Top of Data for review

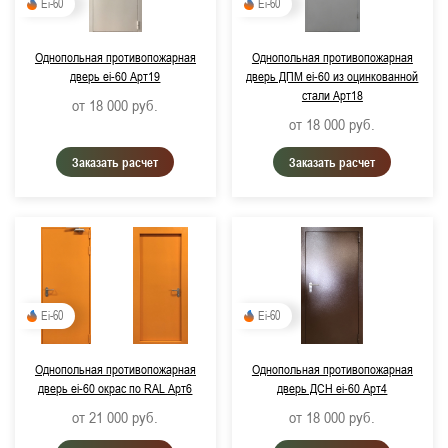
Ei-60
Ei-60
Однопольная противопожарная
Однопольная противопожарная
дверь ei-60 Арт19
дверь ДПМ ei-60 из оцинкованной
стали Арт18
от 18 000
руб.
от 18 000
руб.
Заказать расчет
Заказать расчет
Ei-60
Ei-60
Однопольная противопожарная
Однопольная противопожарная
дверь ei-60 окрас по RAL Арт6
дверь ДСН ei-60 Арт4
от 21 000
руб.
от 18 000
руб.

Bottom of Data for review

### Work to complete
Rewrite the text of the records above, putting "Запросить цену" in place of every "Заказать расчет" and changing nothing else. Leave out the pictures.

### Response to the task
Ei-60
Ei-60
Однопольная противопожарная
Однопольная противопожарная
дверь ei-60 Арт19
дверь ДПМ ei-60 из оцинкованной
стали Арт18
от 18 000
руб.
от 18 000
руб.
Запросить цену
Запросить цену
Ei-60
Ei-60
Однопольная противопожарная
Однопольная противопожарная
дверь ei-60 окрас по RAL Арт6
дверь ДСН ei-60 Арт4
от 21 000
руб.
от 18 000
руб.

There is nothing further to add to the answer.